Fri, 2019-06-28 00:04

KHARTOUM: Sudanese riot police on Thursday fired tear gas at scores of students who rallied against the ruling generals near the presidential palace in downtown Khartoum, witnesses said.

Protesters have been staging sporadic and scattered demonstrations in recent days in the capital ahead of mass rallies called by protest leaders on June 30 against the generals, who have seized power since the ouster of longtime ruler Omar Al-Bashir on April 11.

Chanting “freedom, peace, justice,” the catchcry of the protest movement that brought down Bashir, about 300 students stepped out of their banking college in downtown Khartoum and held a spontaneous protest, witnesses said.

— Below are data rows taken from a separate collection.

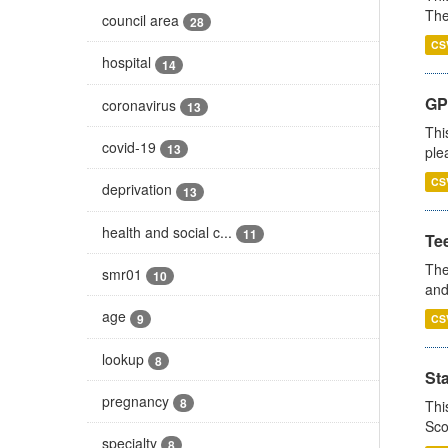
The
council area
28
CS
hospital
14
GP 
coronavirus
13
Thi
covid-19
13
ple
CS
deprivation
13
health and social c...
11
Te
The
smr01
10
and
age
9
CS
lookup
8
St
pregnancy
8
Thi
Sco
specialty
8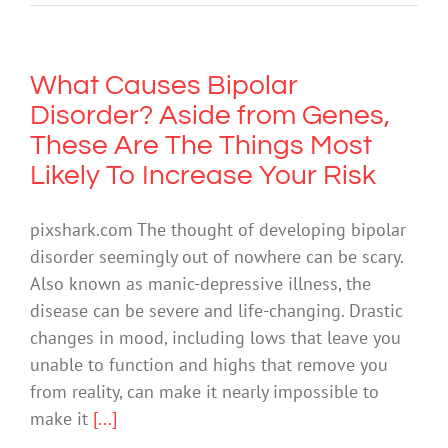
What Causes Bipolar
Disorder? Aside from Genes,
These Are The Things Most
Likely To Increase Your Risk
pixshark.com The thought of developing bipolar
disorder seemingly out of nowhere can be scary.
Also known as manic-depressive illness, the
disease can be severe and life-changing. Drastic
changes in mood, including lows that leave you
unable to function and highs that remove you
from reality, can make it nearly impossible to
make it
[...]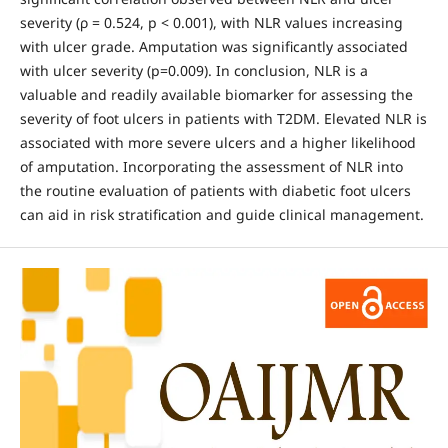
severity (ρ = 0.524, p < 0.001), with NLR values increasing
with ulcer grade. Amputation was significantly associated
with ulcer severity (p=0.009). In conclusion, NLR is a
valuable and readily available biomarker for assessing the
severity of foot ulcers in patients with T2DM. Elevated NLR is
associated with more severe ulcers and a higher likelihood
of amputation. Incorporating the assessment of NLR into
the routine evaluation of patients with diabetic foot ulcers
can aid in risk stratification and guide clinical management.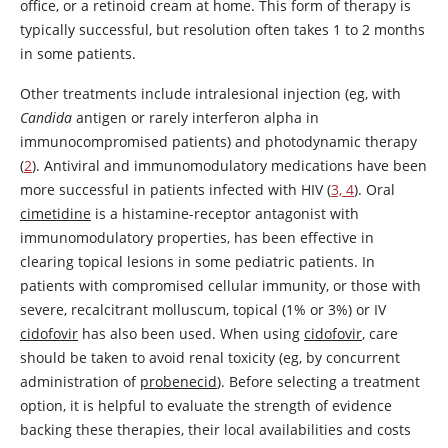
office, or a retinoid cream at home. This form of therapy is
typically successful, but resolution often takes 1 to 2 months
in some patients.
Other treatments include intralesional injection (eg, with
Candida
antigen or rarely interferon alpha in
immunocompromised patients) and photodynamic therapy
(
2
). Antiviral and immunomodulatory medications have been
more successful in patients infected with HIV (
3, 4
). Oral
cimetidine
is a histamine-receptor antagonist with
immunomodulatory properties, has been effective in
clearing topical lesions in some pediatric patients. In
patients with compromised cellular immunity, or those with
severe, recalcitrant molluscum, topical (1% or 3%) or IV
cidofovir
has also been used. When using
cidofovir
, care
should be taken to avoid renal toxicity (eg, by concurrent
administration of
probenecid
). Before selecting a treatment
option, it is helpful to evaluate the strength of evidence
backing these therapies, their local availabilities and costs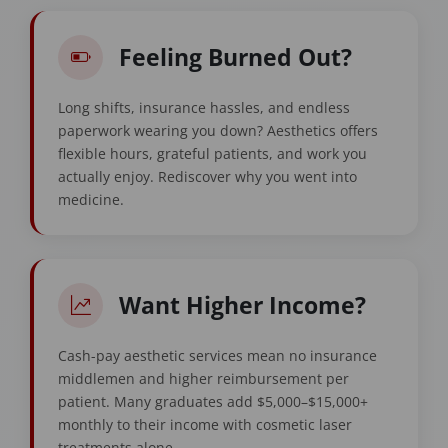
Feeling Burned Out?
Long shifts, insurance hassles, and endless
paperwork wearing you down? Aesthetics offers
flexible hours, grateful patients, and work you
actually enjoy. Rediscover why you went into
medicine.
Want Higher Income?
Cash-pay aesthetic services mean no insurance
middlemen and higher reimbursement per
patient. Many graduates add $5,000–$15,000+
monthly to their income with cosmetic laser
treatments alone.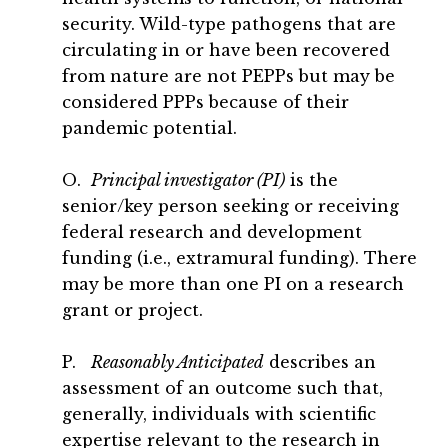
security. Wild-type pathogens that are
circulating in or have been recovered
from nature are not PEPPs but may be
considered PPPs because of their
pandemic potential.
O.
Principal investigator (PI)
is the
senior/key person seeking or receiving
federal research and development
funding (i.e., extramural funding). There
may be more than one PI on a research
grant or project.
P.
Reasonably Anticipated
describes an
assessment of an outcome such that,
generally, individuals with scientific
expertise relevant to the research in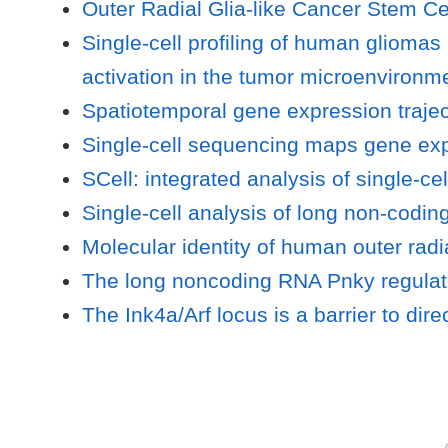
Outer Radial Glia-like Cancer Stem Ce
Single-cell profiling of human glioma
activation in the tumor microenvironm
Spatiotemporal gene expression trajec
Single-cell sequencing maps gene exp
SCell: integrated analysis of single-c
Single-cell analysis of long non-codi
Molecular identity of human outer radi
The long noncoding RNA Pnky regulates
The Ink4a/Arf locus is a barrier to dire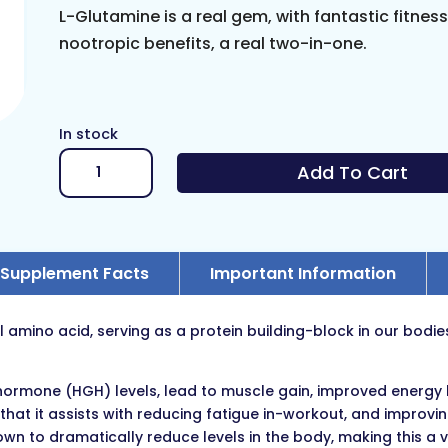
L-Glutamine is a real gem, with fantastic fitnes
nootropic benefits, a real two-in-one.
In stock
L-
Add To Cart
Glutamine
quantity
Supplement Facts
Important Information
l amino acid, serving as a protein building-block in our bodi
rmone (HGH) levels, lead to muscle gain, improved energy le
 that it assists with reducing fatigue in-workout, and improvi
n to dramatically reduce levels in the body, making this a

“Many of them were holding banners calling for civilian rule as they protested not far from the presidential palace,” a witness told AFP. He said the riot police swiftly arrived and fired tear gas at the demonstration.

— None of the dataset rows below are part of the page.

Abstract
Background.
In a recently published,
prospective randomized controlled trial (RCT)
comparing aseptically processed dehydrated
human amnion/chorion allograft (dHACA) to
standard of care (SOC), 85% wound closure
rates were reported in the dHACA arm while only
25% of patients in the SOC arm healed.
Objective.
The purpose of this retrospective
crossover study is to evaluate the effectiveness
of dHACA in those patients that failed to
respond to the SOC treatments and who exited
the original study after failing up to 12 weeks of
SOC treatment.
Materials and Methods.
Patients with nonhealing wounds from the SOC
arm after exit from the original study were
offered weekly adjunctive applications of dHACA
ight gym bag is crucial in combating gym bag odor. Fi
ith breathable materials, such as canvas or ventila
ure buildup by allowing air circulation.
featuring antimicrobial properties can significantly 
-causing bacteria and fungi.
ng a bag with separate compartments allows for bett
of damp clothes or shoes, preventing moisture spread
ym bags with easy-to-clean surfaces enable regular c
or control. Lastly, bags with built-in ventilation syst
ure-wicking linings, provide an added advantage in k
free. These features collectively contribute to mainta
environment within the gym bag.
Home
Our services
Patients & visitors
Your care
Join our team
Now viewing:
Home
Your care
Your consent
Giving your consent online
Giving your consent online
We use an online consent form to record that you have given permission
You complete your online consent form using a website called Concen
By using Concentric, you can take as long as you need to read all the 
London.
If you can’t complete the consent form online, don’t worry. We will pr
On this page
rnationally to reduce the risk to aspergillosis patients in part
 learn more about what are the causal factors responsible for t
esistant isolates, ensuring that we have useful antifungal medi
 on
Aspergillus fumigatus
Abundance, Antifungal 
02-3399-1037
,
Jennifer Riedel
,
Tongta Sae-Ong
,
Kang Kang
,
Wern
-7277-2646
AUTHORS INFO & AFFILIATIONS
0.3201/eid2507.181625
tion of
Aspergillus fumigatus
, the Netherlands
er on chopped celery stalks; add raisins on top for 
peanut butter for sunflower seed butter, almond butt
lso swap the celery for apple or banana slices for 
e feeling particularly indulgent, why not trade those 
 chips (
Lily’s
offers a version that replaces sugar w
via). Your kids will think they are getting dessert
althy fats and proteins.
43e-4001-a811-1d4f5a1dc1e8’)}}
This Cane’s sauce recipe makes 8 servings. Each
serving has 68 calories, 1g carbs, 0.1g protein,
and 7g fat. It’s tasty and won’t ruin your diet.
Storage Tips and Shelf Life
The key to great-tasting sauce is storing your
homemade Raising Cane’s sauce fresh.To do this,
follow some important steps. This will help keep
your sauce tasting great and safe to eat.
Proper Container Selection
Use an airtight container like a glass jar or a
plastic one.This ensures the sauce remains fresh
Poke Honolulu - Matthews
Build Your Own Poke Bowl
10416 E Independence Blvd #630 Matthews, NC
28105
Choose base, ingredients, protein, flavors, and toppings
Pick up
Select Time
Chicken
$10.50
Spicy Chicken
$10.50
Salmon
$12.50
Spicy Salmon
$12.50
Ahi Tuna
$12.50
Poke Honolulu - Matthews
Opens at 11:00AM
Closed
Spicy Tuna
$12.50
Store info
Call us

The umbrella protest movement, the Alliance for Freedom and Change, has called for mass rallies in Khartoum and other cities on June 30 against the ruling generals.

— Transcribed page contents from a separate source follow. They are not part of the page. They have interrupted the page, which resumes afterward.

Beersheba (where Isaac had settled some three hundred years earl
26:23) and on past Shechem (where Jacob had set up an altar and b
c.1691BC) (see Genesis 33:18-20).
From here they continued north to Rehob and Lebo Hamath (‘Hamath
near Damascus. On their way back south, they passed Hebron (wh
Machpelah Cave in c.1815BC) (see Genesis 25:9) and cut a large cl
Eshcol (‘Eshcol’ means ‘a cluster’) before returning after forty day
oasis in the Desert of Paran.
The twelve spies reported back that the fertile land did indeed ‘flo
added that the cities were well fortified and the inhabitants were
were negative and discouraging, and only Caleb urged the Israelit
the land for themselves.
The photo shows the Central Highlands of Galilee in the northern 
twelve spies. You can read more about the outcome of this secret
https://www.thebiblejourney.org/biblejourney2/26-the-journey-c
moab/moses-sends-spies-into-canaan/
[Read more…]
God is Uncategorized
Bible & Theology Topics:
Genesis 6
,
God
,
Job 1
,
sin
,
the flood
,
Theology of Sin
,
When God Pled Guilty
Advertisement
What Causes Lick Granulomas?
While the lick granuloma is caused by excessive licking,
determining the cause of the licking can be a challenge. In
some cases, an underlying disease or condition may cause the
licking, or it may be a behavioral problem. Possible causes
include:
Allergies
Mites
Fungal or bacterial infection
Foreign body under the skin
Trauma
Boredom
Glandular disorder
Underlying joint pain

It is the first such nationwide call since a brutal crackdown on a protest camp outside the army headquarters on June 3 left dozens killed and hundreds wounded.

The crackdown was carried out by men in military fatigues after talks between protest leaders and generals collapsed over who should lead a new governing body — a civilian or soldier.

The ruling military council took power after the army ousted Bashir following months of nationwide protests against his rule. But since then the generals have resisted to transferring power to a civilian administration as demanded by protesters and several Western countries.

About 130 people have been killed since the June 3 crackdown, the majority of them on that day itself. 

Officials say 61 people died nationwide on June 3.